Available data:
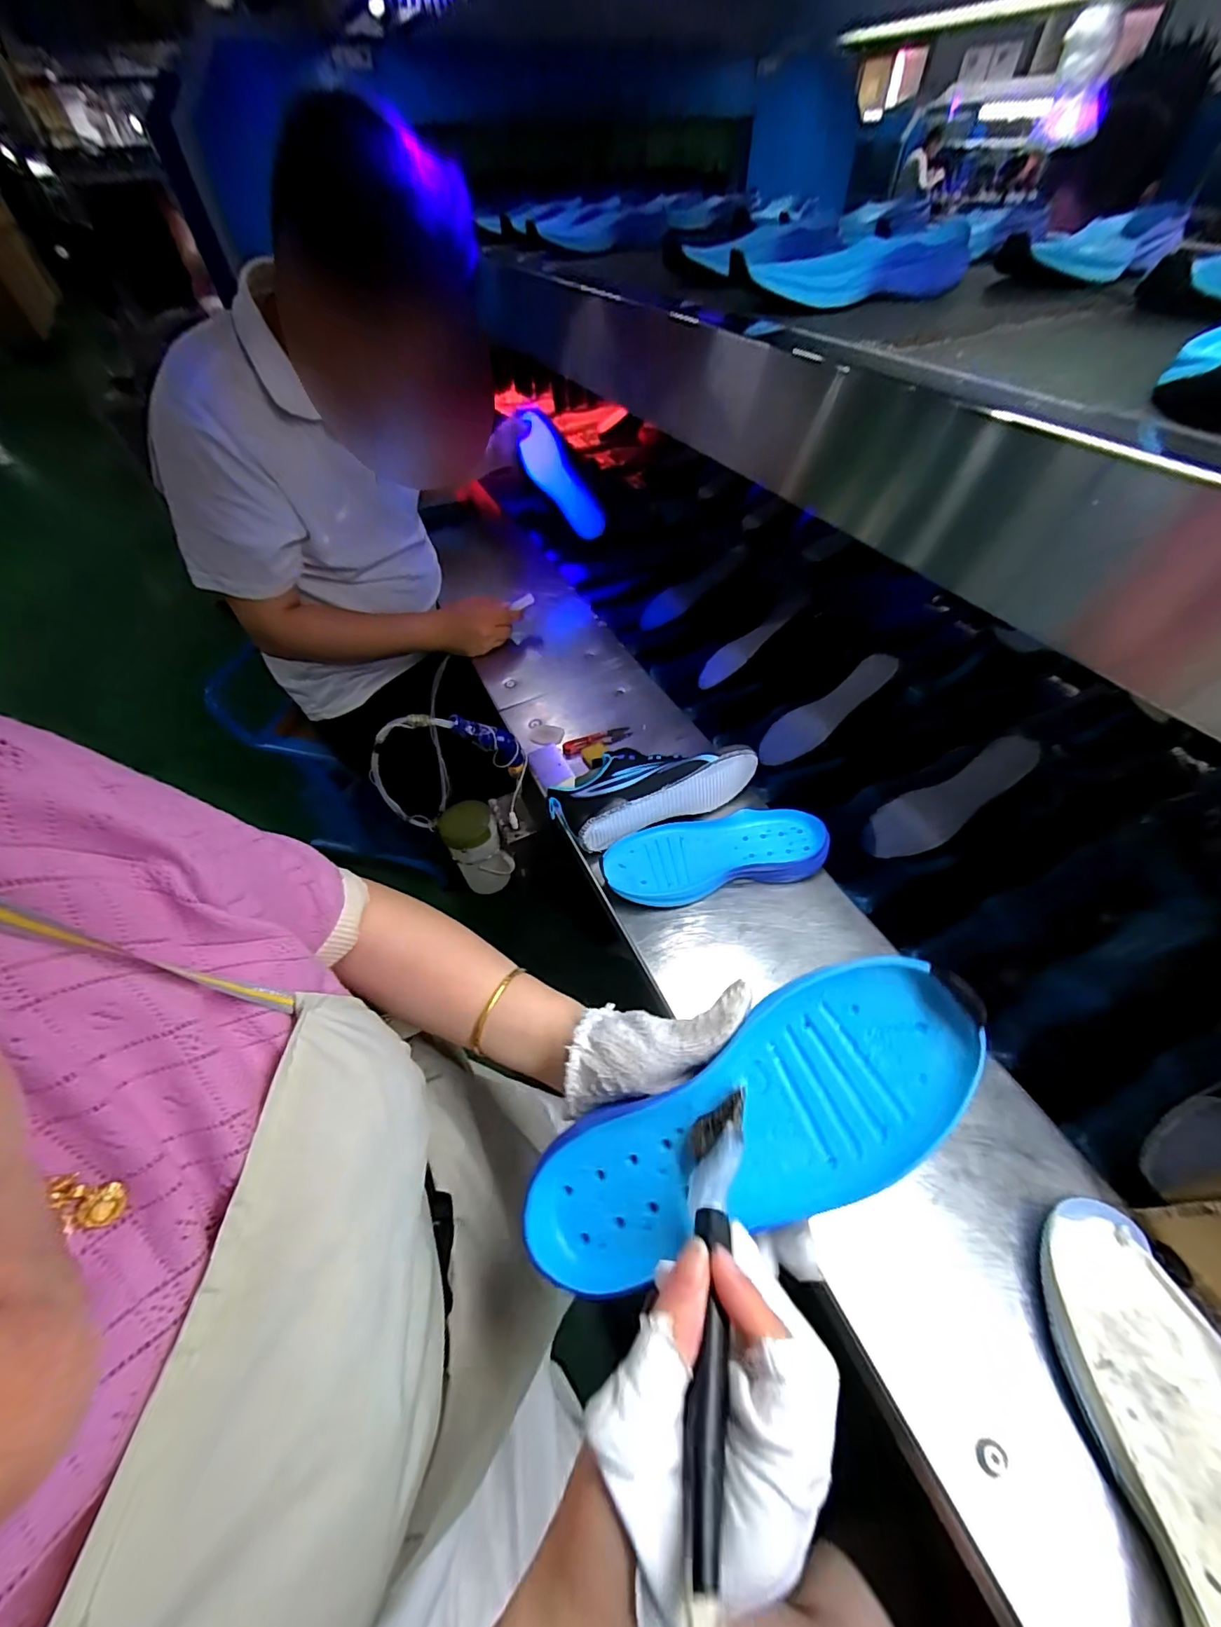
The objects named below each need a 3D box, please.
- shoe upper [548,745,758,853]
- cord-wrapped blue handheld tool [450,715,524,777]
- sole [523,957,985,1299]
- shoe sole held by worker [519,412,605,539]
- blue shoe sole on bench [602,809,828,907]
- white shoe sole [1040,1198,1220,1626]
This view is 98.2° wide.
[{"bbox_3d":[0.051,-0.035,0.642,0.239,0.097,0.097,-18,56,-13],"label":"shoe upper"},{"bbox_3d":[-0.143,-0.086,0.664,0.039,0.138,0.026,-44,62,3],"label":"cord-wrapped blue handheld tool"},{"bbox_3d":[0.068,0.161,0.272,0.238,0.031,0.090,-32,57,5],"label":"sole"},{"bbox_3d":[-0.094,-0.610,0.977,0.214,0.099,0.020,50,59,-17],"label":"shoe sole held by worker"},{"bbox_3d":[0.116,0.047,0.596,0.248,0.035,0.099,-8,54,-6],"label":"blue shoe sole on bench"},{"bbox_3d":[0.348,0.402,0.306,0.105,0.051,0.284,2,54,2],"label":"white shoe sole"}]

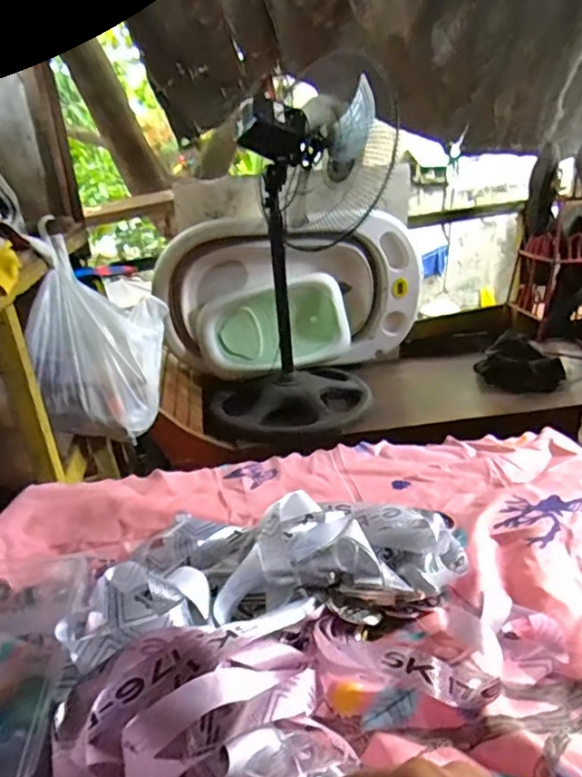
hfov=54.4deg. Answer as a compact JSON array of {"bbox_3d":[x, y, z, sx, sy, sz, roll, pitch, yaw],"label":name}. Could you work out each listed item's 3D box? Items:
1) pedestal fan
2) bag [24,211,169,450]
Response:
[{"bbox_3d":[0.035,-0.309,1.523,0.488,0.834,0.447,-4,24,-1],"label":"pedestal fan"},{"bbox_3d":[-0.446,-0.109,1.306,0.267,0.393,0.206,-2,24,3],"label":"bag"}]

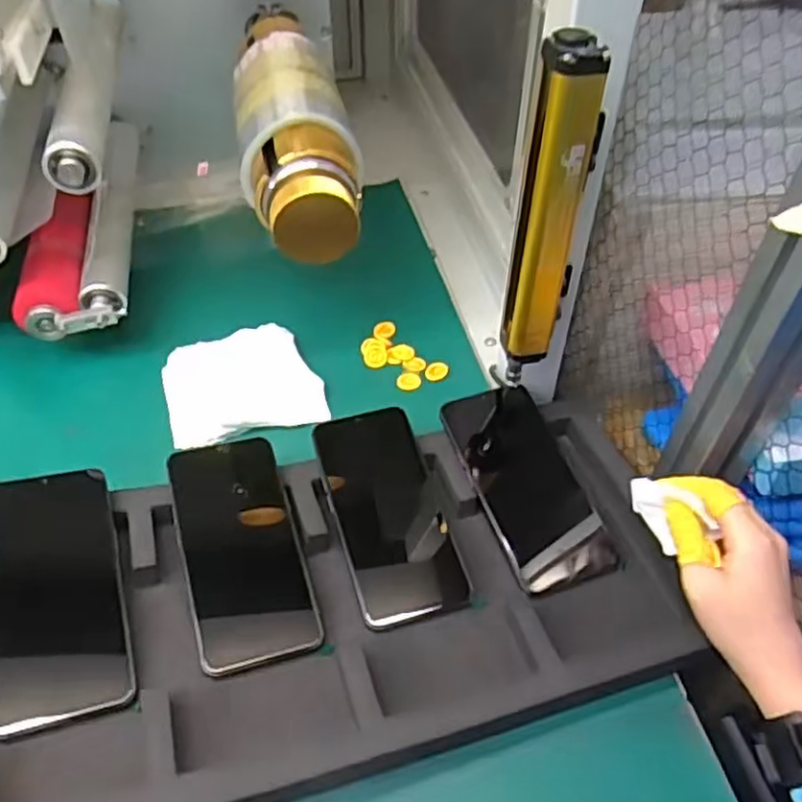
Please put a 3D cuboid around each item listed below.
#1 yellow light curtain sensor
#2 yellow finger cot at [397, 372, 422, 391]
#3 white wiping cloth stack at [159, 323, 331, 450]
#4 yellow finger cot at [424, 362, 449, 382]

Problem to solve: Pictures are to be excluded; everything else in the records must be reproduced exactly.

Answer to this exercise:
The objects named below each need a 3D box, please.
- shoe upper [548,745,758,853]
- cord-wrapped blue handheld tool [450,715,524,777]
- sole [523,957,985,1299]
- shoe sole held by worker [519,412,605,539]
- blue shoe sole on bench [602,809,828,907]
- white shoe sole [1040,1198,1220,1626]
This view is 98.2° wide.
[{"bbox_3d":[0.051,-0.035,0.642,0.239,0.097,0.097,-18,56,-13],"label":"shoe upper"},{"bbox_3d":[-0.143,-0.086,0.664,0.039,0.138,0.026,-44,62,3],"label":"cord-wrapped blue handheld tool"},{"bbox_3d":[0.068,0.161,0.272,0.238,0.031,0.090,-32,57,5],"label":"sole"},{"bbox_3d":[-0.094,-0.610,0.977,0.214,0.099,0.020,50,59,-17],"label":"shoe sole held by worker"},{"bbox_3d":[0.116,0.047,0.596,0.248,0.035,0.099,-8,54,-6],"label":"blue shoe sole on bench"},{"bbox_3d":[0.348,0.402,0.306,0.105,0.051,0.284,2,54,2],"label":"white shoe sole"}]

hfov=54.4deg. Answer as a compact JSON array of {"bbox_3d":[x, y, z, sx, sy, sz, roll, pitch, yaw],"label":name}. Could you work out each listed item's 3D box? Items:
1) pedestal fan
2) bag [24,211,169,450]
Response:
[{"bbox_3d":[0.035,-0.309,1.523,0.488,0.834,0.447,-4,24,-1],"label":"pedestal fan"},{"bbox_3d":[-0.446,-0.109,1.306,0.267,0.393,0.206,-2,24,3],"label":"bag"}]

Please put a 3D cuboid around each item listed below.
#1 yellow light curtain sensor
#2 yellow finger cot at [397, 372, 422, 391]
#3 white wiping cloth stack at [159, 323, 331, 450]
#4 yellow finger cot at [424, 362, 449, 382]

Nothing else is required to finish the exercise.